De aanmaak en opslag van hormonen vindt plaats in zogenaamde follikels, kleine vloeistofblaasjes die omgeven zijn door cellen van de schildklier. De hormonen zijn dan aan jou gebonden Dragereiwit, thyroglobuline, opgeslagen.

Vanwege de uiterst belangrijke functie van de schildklierhormonen zijn ze ook onderhevig aan een controlelus door het lichaam. De schildklier wordt als vrijgevend orgaan gestimuleerd door twee klieren in het hoofd die in serie met elkaar zijn verbonden. In de zogenaamde Hypothalamus zal dat Thyreoliberin (Synoniem TRH), dat dan een andere klier wordt genoemd Hypofyse om het Schildklier stimulerend hormoon (TSH) stimuleert. Dit werkt rechtstreeks in op de schildklier en veroorzaakt de Productie van T3 en T4 opgevoerd en de opgeslagen reserves worden gemobiliseerd om de bloedspiegel van deze hormonen te verhogen. De hormonen T3 en T4 in het bloed hebben daarentegen een direct remmend effect op de twee zojuist genoemde klieren, waardoor ze minder hormonen produceren en afgeven. Als er echter niet genoeg T3 en T4 in het bloed zit, neemt deze remming af en wordt de schildklier weer gestimuleerd om de aanmaak en afgifte van schildklierhormonen te verhogen.
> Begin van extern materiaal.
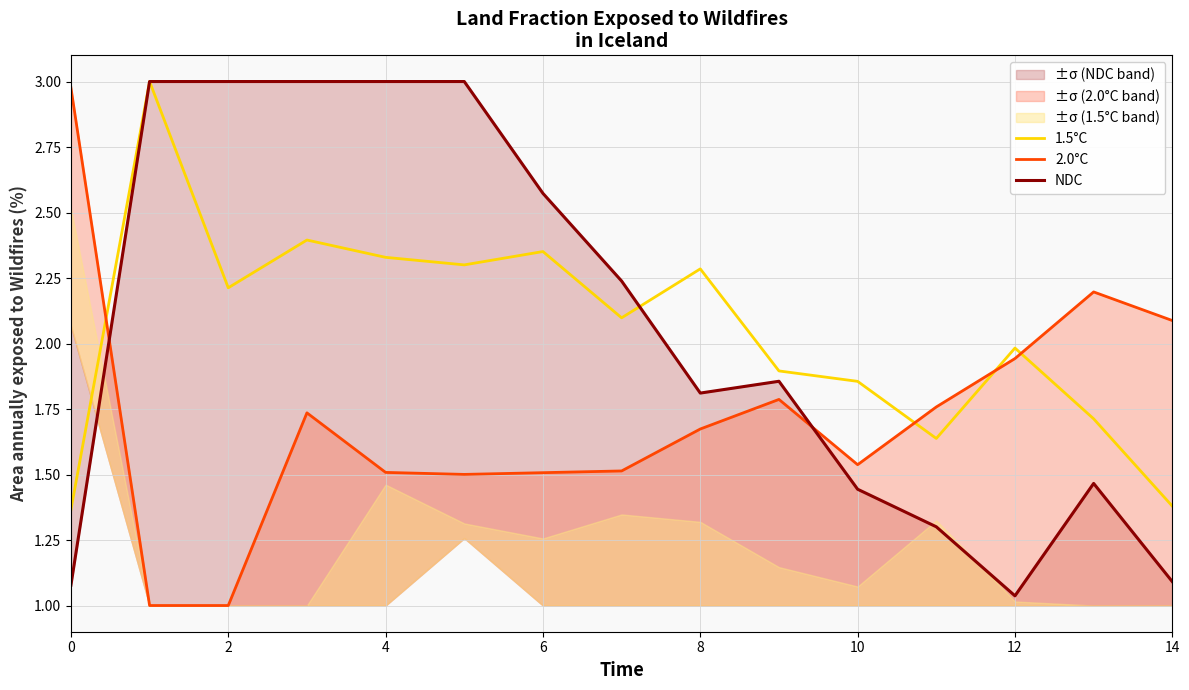

Which label corresponds to the largest value in the chart?

2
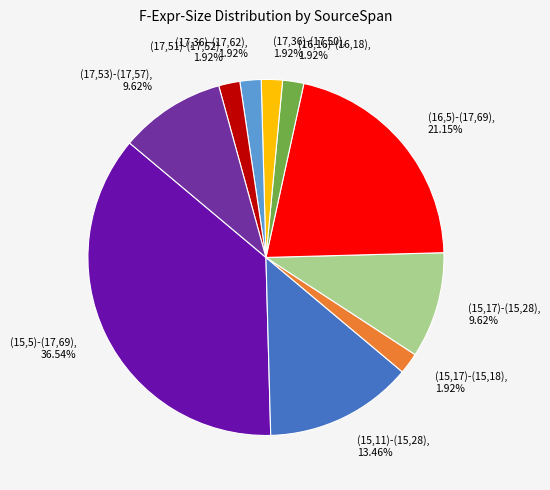

True or false: (17,36)-(17,62) accounts for 2% of the total.

True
De TSH is een zeer gevoelige parameter voor de huidige behoefte aan schildklierhormonen. Daarom wordt deze waarde heel vaak bepaald.

Meer over dit onderwerp is te vinden: Schildklierniveaus

Samenvatting

De schildklier produceert twee belangrijke schildklierhormonen die biologisch grotendeels zijn ondoeltreffende thyroxine (T4) en de effectieve trijoodthyronine (T3).
U bevindt zich in de Schildkliercellen gesynthetiseerd met behulp van jodium en indien nodig vrijgemaakt uit de schildklierfollikels.
Het effectieve T3 wordt rechtstreeks uit de schildklier afgegeven in veel lagere concentraties, maar wordt in plaats daarvan gevormd uit T4 door het mechanisme van dejodering. Dit voorkomt het onmiddellijke effect van T3 en de individuele organen kunnen de conversie en dus het effect zelf regelen.
Alle afgifte en vorming van de schildklierhormonen is te wijten aan hormonen uit de Hypothalamus en de Hypofyse gecontroleerd, die op hun beurt worden gereguleerd door de huidige concentratie in het bloed. Dit principe wordt genoemd negatieve feedback en is nodig om de concentratie van hormonen in het bloed nauwkeurig te regelen. De actieve T3 wordt geïnactiveerd in de lever en de nieren.
De schildklier kan echter ook te veel of te weinig hormoon afgeven. Dit staat bekend als hyperthyreoïdie of hypothyreoïdie en kan in de meeste gevallen en afhankelijk van de oorzaak goed worden behandeld.